Enunciado A: Transcreva do texto sobre Chateaubriand o trecho que começa em "Também escreveu os" e segue até "cartas e dicionários.".
Enunciado B: Segundo o texto sobre Chateaubriand, em que obra e em que ano Jean Mabillon estabeleceu a análise minuciosa das fontes?
Enunciado C: Indique se cada afirmação abaixo está de acordo com o texto sobre Chateaubriand, respondendo sim ou não e citando as palavras do texto que decidem a questão: (i) Chateaubriand via Napoleão Bonaparte com simpatia. (ii) Chateaubriand tinha amplo conhecimento da escola histórica alemã. (iii) Chateaubriand escreveu o romance Atala.

Trecho para leitura:
# # #
François-René
Auguste, visconde de Chateaubriand (1768-1848) foi escritor,
ensaísta, diplomata, político e historiador francês, considerado
um dos principais nomes do pré-romantismo. De família nobre,
caracterizou-se pela defesa da religião católica e da Monarquia
francesa, em obras como Ensaio histórico, político e moral
sobre as revoluções antigas e modernas (1794-1797) e O
gênio do Cristianismo (1802). Não via com bons olhos
Napoleão Bonaparte, para ele um estrangeiro (Napoleão nascera na
Itália) que usurpou o trono francês. Isso lhe rendeu perseguições
e censura. Com o fim da Era Napoleônica, em 1815, voltou ao
prestígio e liberdade de produção literária. Como pré-romântico,
valorizava as emoções, a imaginação e a religiosidade na
história, em oposição a super valorização da razão e do
anticlericalismo que dominara a Europa durante a Revolução de 1789.
Também escreveu os romances Atala, Os
natcheses, René e o relato Viagem à
América.
No
prefácio de seus Estudos Históricos, Chateaubriand
empreende um trabalho metódico sobre a História, pautado pela
erudição documental de decretos reais, leis, cartas e dicionários.
Essas fontes passavam por uma análise minuciosa, estabelecida no
século XVII por Jean Mabillon, em De re diplomatica (1681),
a fim de garantir uma narrativa segura. Da escola histórica alemã,
a qual tinha um conhecimento escasso, valorizava os contos populares,
as lendas, as poesias medievais e gestas escandinavas como fontes
históricas, não se limitando à história política. Também
expressa suas dúvidas sobre os rumos da História em seu tempo;
discorre sobre os historiadores franceses e a história crítica da
França antes da revolução; analisa a escola histórica moderna da
França, a escola história da Alemanha, a Filosofia da História e a
história na Inglaterra e na Itália. Por ser um prefácio extenso,
irei dividir o texto em três partes.
ÉTUDES
HISTORIQUES (1843)
Heródoto
começou sua história declarando os motivos que o fizeram
empreendê-la; Tácito explicou as razões que lhe colocaram a pena
na mão. Sem ter os talentos desses historiadores, posso imitar seu
exemplo; posso dizer, como Heródoto, que escrevo para a glória de
minha pátria, e porque vi os males dos homens. Mais livre que
Tácito, não amo nem temo os tiranos. Agora isolado sobre a Terra,
não esperando nada de meus trabalhos, encontro-me na posição mais
favorável para a independência do escritor, pois já convivo com as
gerações das quais evoquei as sombras.
# # #
Dados extraídos:
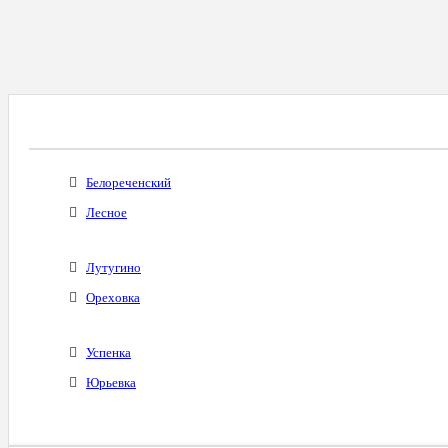
Все Города С Таким Же Междугородним Код
Белореченский
Лесное
Лутугино
Ореховка
Успенка
Юрьевка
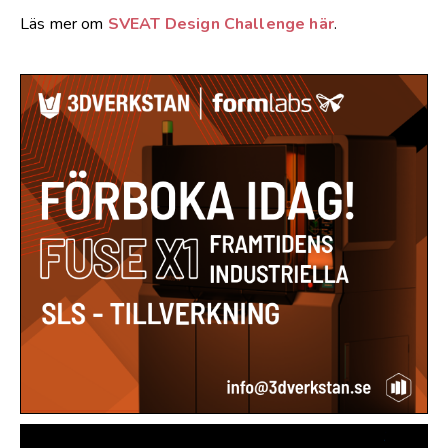
Läs mer om
SVEAT Design Challenge här
.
# # #
Espaço de resposta A:
Também escreveu os romances Atala, Os
natcheses, René e o relato Viagem à
América.
No
prefácio de seus Estudos Históricos, Chateaubriand
empreende um trabalho metódico sobre a História, pautado pela
erudição documental de decretos reais, leis, cartas e dicionários.

Espaço de resposta B: Em De re diplomatica, de 1681.

Espaço de resposta C:
(i) Não: "Não via com bons olhos Napoleão Bonaparte".
(ii) Não: "a qual tinha um conhecimento escasso".
(iii) Sim: "Também escreveu os romances Atala".